▶ **Required work**
Run through the data and copy out every line that mentions the word "pixels".

▶ **The data**
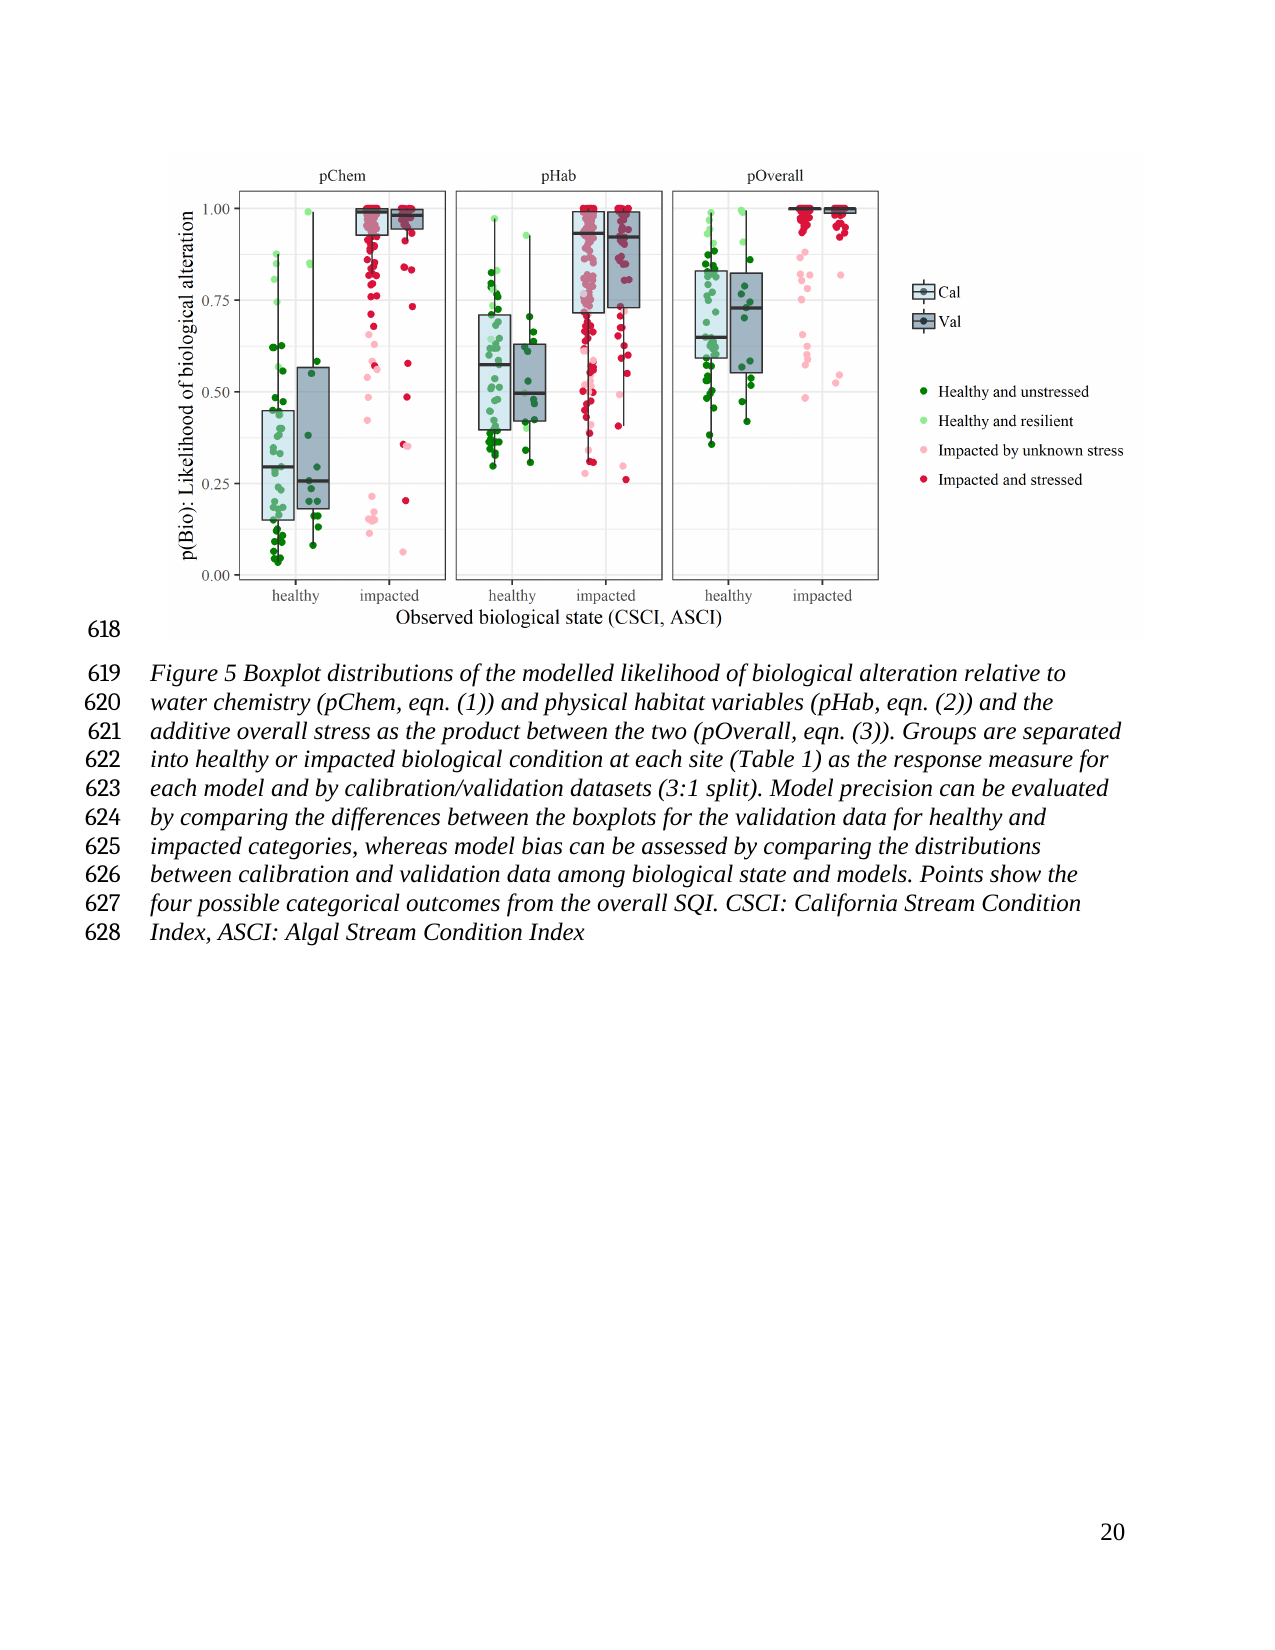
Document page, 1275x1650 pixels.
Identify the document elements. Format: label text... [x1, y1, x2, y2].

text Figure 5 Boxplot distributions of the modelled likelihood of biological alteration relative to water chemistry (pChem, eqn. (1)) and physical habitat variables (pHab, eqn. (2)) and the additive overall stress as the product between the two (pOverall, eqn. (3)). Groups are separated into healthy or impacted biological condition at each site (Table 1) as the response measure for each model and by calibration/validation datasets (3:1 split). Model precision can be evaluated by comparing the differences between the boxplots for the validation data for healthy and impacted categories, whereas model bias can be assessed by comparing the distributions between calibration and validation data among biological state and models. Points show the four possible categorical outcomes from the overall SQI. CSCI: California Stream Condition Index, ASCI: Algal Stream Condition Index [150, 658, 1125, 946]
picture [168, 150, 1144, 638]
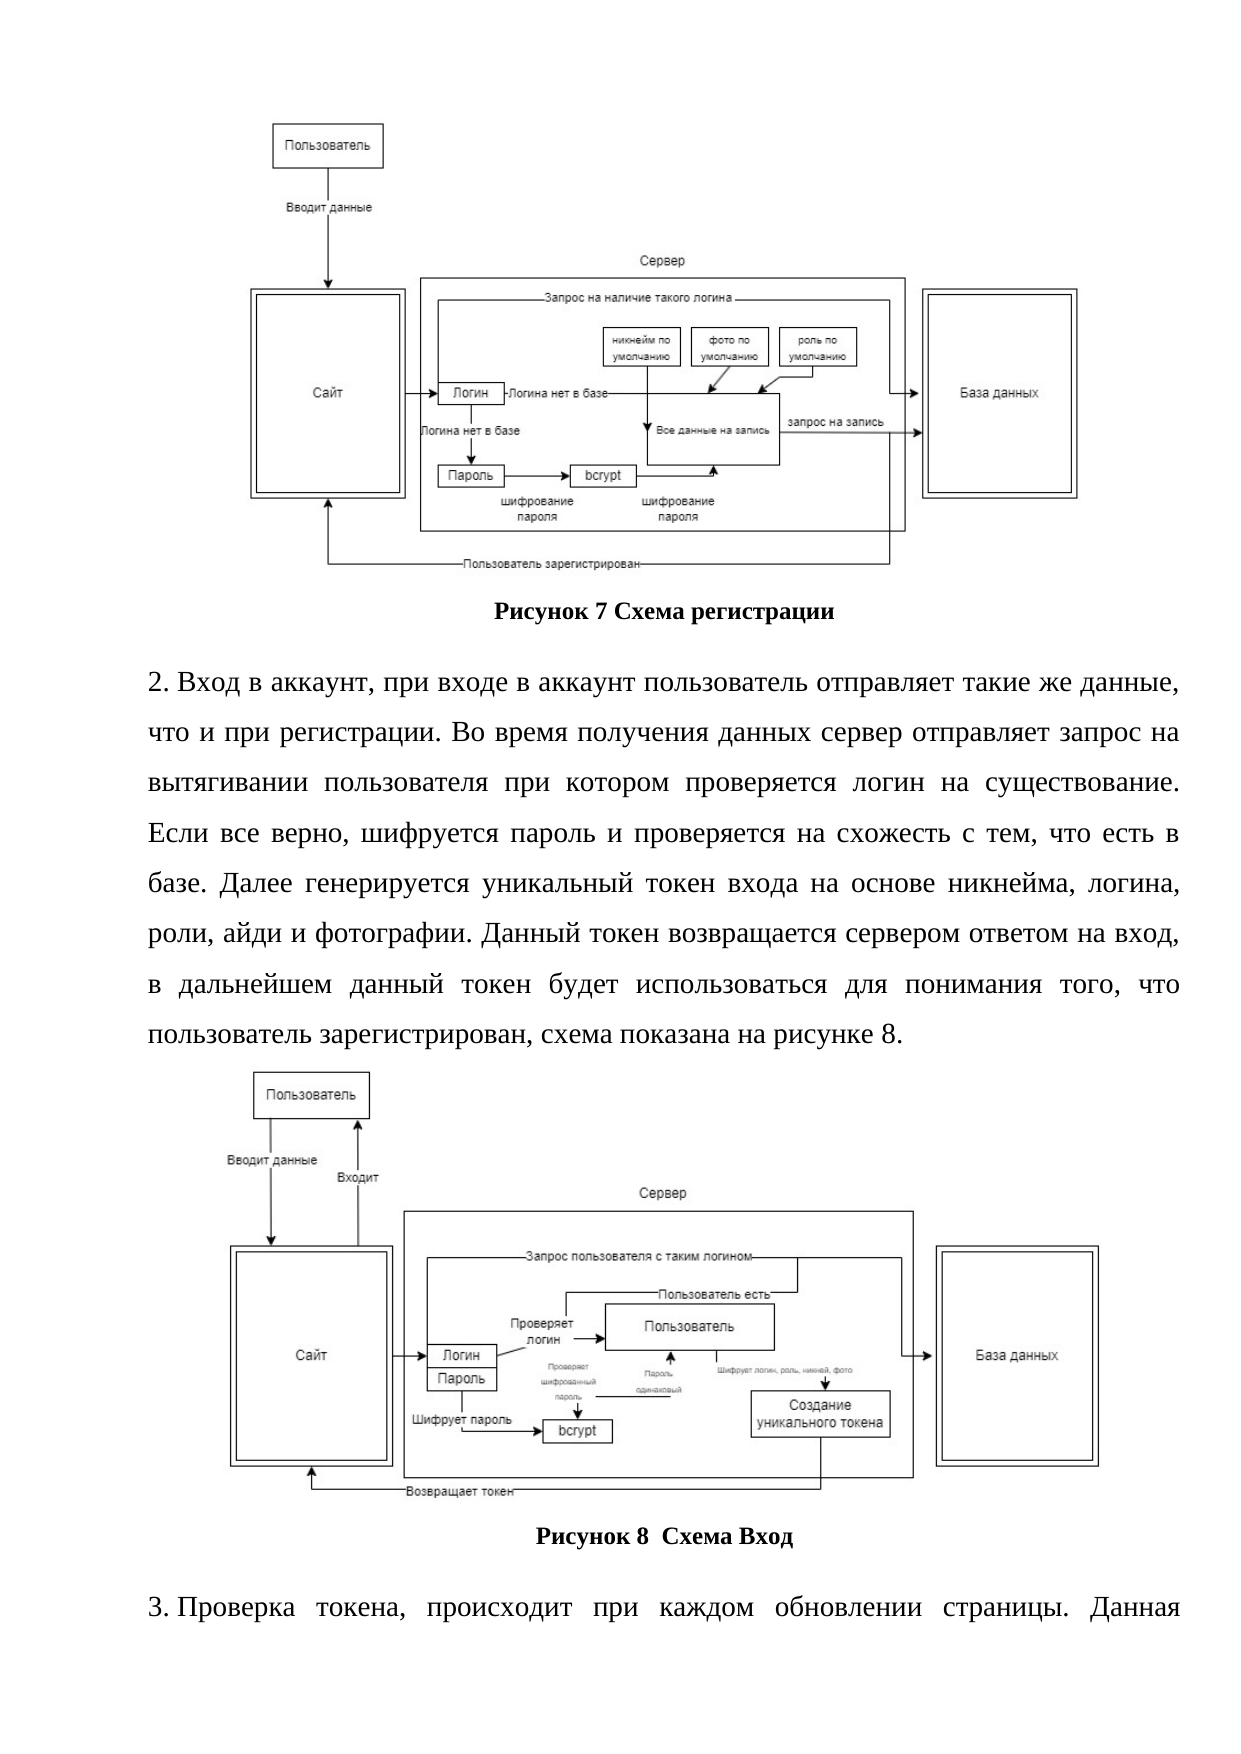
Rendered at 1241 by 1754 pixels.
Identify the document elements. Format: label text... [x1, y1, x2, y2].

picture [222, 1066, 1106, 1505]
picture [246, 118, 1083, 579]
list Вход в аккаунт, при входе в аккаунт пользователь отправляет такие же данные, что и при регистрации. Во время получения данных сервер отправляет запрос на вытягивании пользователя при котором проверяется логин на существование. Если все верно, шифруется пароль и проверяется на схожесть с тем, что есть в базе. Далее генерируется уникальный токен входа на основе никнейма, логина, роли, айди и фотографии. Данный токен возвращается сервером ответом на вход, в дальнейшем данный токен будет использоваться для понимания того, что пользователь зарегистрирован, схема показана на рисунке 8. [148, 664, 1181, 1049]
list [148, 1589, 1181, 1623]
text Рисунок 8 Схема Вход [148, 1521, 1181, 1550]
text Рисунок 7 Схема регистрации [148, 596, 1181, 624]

▶ **Completed task**
Document page, 1275x1650 pixels.
Rendered at 1241 by 1754 pixels.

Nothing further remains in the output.